У меня в памяти всплыл образ Эбнера, посещающего Сернанкур. Как и говорила Элоиза, в рассказе моего деда многое не сходилось. Его так называемое неведение об истинных целях лебенсборна, хотя все молодые женщины были удивительно похожи друг на друга, поспешный отъезд из родильного дома, не подтвержденный ни одним документом… Его трусость и ложь разочаровали меня.
Несмотря на поздний час, я испытывал необходимость поговорить с Элоизой о записи, если только это не было простым желанием услышать ее голос, а не голос Жизель, оставшейся в номере. Меня проводили в маленький уютный салон.
— Элоиза, это Орельен.
— Орельен… Где вы?
Меня всегда удивляло, как по телефону легко угадывалась географическая удаленность.
— В Риме.
— В Риме?
— Моя бывшая жена и сын живут в Италии.
Я покраснел, поскольку мое объяснение было по крайней мере неполным. Но я не мог сказать Элоизе, что в номере, в постели меня ждет некая Жизель.
— Мне немного стыдно, что я беспокою вас в столь поздний час. Я действительно веду себя не слишком учтиво.
— Нет, нет, вы правильно поступили, что позвонили мне. Я всегда работаю допоздна. Это самые спокойные часы. Как поживаете, Орельен? — спросила она вовсе не из вежливости, а поскольку поняла, что я немного растерян.
— Я только что прослушал запись.
Молчание.
— Почему вы ничего не сказали мне о сети Сопротивления… о причинах, по которым мой дед покинул Сернанкур?
— Я решила, что будет лучше, если вы услышите этот рассказ из его уст, — смутившись, ответила Элоиза. — Мне хотелось, чтобы у вас сложилось личное мнение. Так что вы об этом думаете?
— Я нахожу его объяснения притянутыми за волосы. Мой дед слишком уж обеляет себя. Как я вам уже говорил, многое не сходится.
— Именно поэтому я и не стала вам ничего говорить. Не хотела напрасно вас обнадеживать.
— Элоиза…
— Да?
— С того момента, как мы с вами встретились и вы рассказали мне о лебенсборнах, у меня из головы не выходят эти больные дети, которых отправляли в Герден на верную смерть. Вот уже три ночи, как они мне снятся…
— Я вам уже сказала, что все дети, родившиеся во французских лебенсборнах, избежали этой печальной участи.
— Это ничего не меняет. Каждый индивид является звеном большого механизма. Мой дед также был причастен к этой безумной системе. Тот, кто не препятствует злу, поощряет его. Или вы так не думаете?

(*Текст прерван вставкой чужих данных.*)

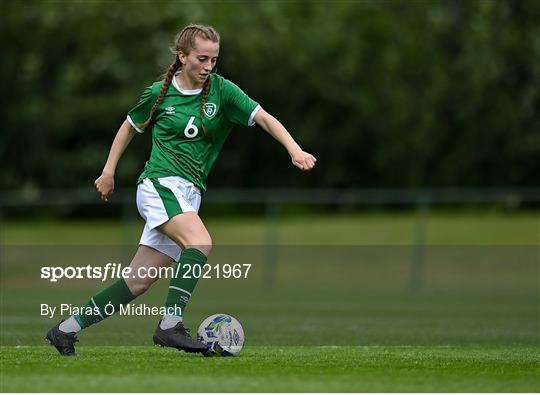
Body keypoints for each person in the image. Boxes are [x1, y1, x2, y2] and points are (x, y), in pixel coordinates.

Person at [45, 24, 316, 356]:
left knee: (138, 282)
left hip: (189, 195)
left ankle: (65, 330)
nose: (208, 67)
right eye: (202, 59)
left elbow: (264, 118)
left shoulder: (223, 91)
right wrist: (108, 171)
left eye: (213, 60)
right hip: (159, 185)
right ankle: (169, 325)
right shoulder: (158, 92)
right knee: (200, 242)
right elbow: (128, 128)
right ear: (183, 56)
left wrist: (294, 149)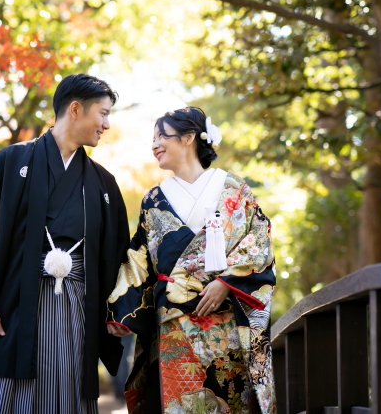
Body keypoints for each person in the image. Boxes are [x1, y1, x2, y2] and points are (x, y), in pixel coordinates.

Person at [0, 74, 130, 414]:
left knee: (70, 391)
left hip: (78, 306)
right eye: (103, 113)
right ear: (75, 109)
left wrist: (120, 311)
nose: (107, 124)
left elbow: (120, 256)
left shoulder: (102, 182)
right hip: (14, 306)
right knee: (11, 395)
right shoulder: (8, 164)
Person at [106, 107, 277, 414]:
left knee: (229, 402)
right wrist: (121, 310)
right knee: (180, 403)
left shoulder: (233, 188)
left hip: (224, 319)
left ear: (187, 138)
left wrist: (226, 283)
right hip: (174, 324)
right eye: (153, 138)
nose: (154, 144)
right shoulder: (154, 199)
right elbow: (139, 257)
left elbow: (258, 239)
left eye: (162, 136)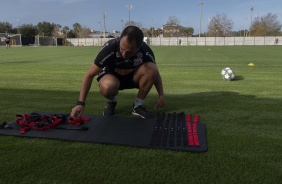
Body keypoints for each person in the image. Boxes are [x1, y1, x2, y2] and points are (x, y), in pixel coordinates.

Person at [70, 26, 165, 119]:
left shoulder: (145, 51)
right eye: (122, 49)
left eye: (129, 52)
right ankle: (112, 101)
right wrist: (80, 103)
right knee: (108, 86)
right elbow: (89, 75)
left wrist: (161, 95)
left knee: (152, 68)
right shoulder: (110, 47)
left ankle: (137, 106)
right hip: (112, 77)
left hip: (132, 78)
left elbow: (155, 73)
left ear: (139, 47)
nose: (123, 54)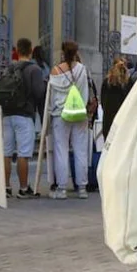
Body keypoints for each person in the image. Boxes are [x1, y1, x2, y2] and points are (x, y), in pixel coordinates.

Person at [0, 38, 45, 199]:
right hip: (25, 114)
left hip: (7, 114)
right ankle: (24, 188)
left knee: (6, 152)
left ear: (17, 50)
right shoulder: (34, 69)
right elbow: (39, 94)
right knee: (23, 154)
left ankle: (5, 186)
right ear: (31, 51)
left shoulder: (8, 68)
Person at [47, 41, 91, 200]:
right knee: (80, 150)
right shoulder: (82, 69)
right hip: (79, 113)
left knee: (61, 150)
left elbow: (51, 96)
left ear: (63, 52)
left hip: (60, 114)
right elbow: (85, 92)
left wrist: (52, 110)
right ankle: (82, 188)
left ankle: (62, 188)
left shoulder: (55, 71)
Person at [100, 56, 130, 141]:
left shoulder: (107, 82)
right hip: (122, 121)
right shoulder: (126, 83)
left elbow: (102, 102)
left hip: (108, 120)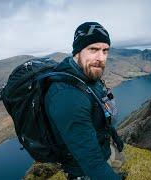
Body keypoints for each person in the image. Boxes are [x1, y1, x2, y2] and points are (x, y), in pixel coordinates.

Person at [44, 22, 124, 180]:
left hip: (103, 147)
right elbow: (92, 164)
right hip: (84, 171)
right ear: (77, 51)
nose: (100, 58)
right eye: (93, 49)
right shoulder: (67, 96)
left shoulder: (86, 75)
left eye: (105, 51)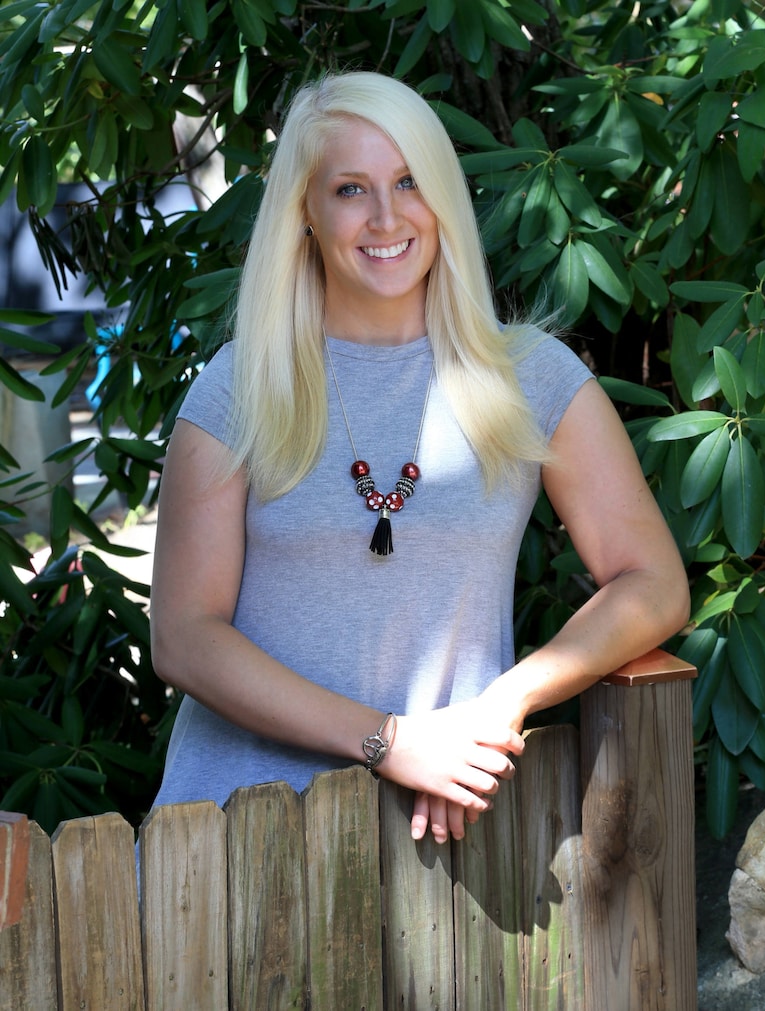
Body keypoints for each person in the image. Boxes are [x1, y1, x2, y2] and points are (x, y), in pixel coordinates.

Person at [148, 71, 690, 845]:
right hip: (231, 840)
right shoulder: (239, 387)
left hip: (438, 850)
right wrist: (388, 740)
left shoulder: (529, 380)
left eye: (408, 181)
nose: (386, 216)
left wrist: (504, 701)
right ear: (303, 210)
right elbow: (185, 636)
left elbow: (656, 582)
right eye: (349, 189)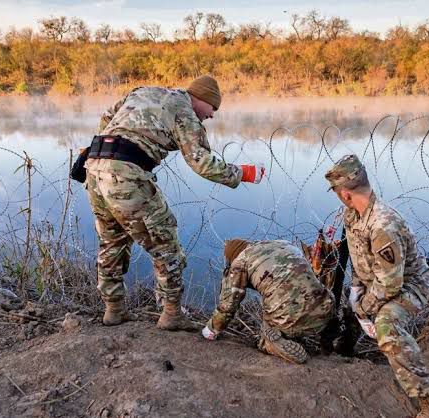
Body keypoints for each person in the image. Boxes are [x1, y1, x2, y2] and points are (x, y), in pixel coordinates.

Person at [85, 75, 265, 330]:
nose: (212, 116)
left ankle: (114, 310)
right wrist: (243, 173)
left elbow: (107, 117)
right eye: (213, 108)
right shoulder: (184, 111)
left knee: (111, 242)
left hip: (94, 170)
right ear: (201, 99)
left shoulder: (144, 91)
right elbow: (201, 162)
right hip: (126, 175)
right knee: (165, 244)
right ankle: (171, 314)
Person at [325, 154, 429, 418]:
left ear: (346, 194)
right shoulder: (353, 215)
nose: (336, 197)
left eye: (336, 192)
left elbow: (391, 286)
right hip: (380, 280)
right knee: (353, 304)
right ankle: (346, 348)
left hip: (410, 284)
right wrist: (356, 291)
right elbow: (360, 261)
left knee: (386, 325)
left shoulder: (383, 225)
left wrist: (364, 307)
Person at [201, 239, 335, 364]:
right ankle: (326, 337)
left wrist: (212, 329)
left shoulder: (240, 262)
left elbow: (229, 304)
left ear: (232, 257)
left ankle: (273, 343)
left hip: (294, 316)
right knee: (294, 296)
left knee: (266, 335)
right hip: (326, 308)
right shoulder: (282, 244)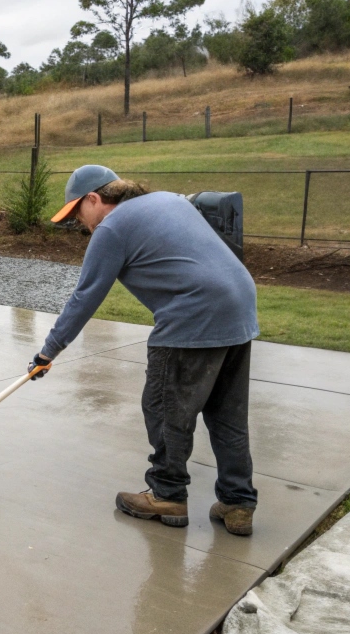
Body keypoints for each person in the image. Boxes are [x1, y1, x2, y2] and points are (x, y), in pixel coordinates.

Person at [27, 165, 260, 536]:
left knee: (165, 408)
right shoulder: (166, 200)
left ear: (94, 199)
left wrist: (47, 353)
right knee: (226, 415)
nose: (78, 224)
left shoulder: (111, 228)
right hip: (239, 306)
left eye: (76, 214)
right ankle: (237, 502)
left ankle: (167, 494)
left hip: (193, 313)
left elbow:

— Возможно, вы правы. Но очень трудно судить о решениях, которые принимали обыкновенные люди в таких особенных обстоятельствах, как война. Никто не может сказать, как он поступил бы, оказавшись на месте вашего деда.
Я не знал, что и думать. И алкоголь, выпитый вечером, ничуть не помогал делу.
— Пожалуй, мне хотелось бы увидеть лебенсборн Сернанкура, вернее, то, что от него осталось.
— Не думаю, что это вам что-нибудь даст, — произнесла Элоиза задумчиво. — Вы увидите лишь большое здание.
— Знаю. Но как только подумаю, что вырос в нескольких километрах от этого места, не зная, чем там занимался мой дед…
— Послушайте, Орельен. Я собираюсь вскоре поехать в Сернанкур, чтобы встретиться с человеком, который жил в то время и согласился поговорить со мной. Я не думаю, что он был свидетелем очень важных событий, но если вы захотите меня сопроводить, это доставит мне удовольствие.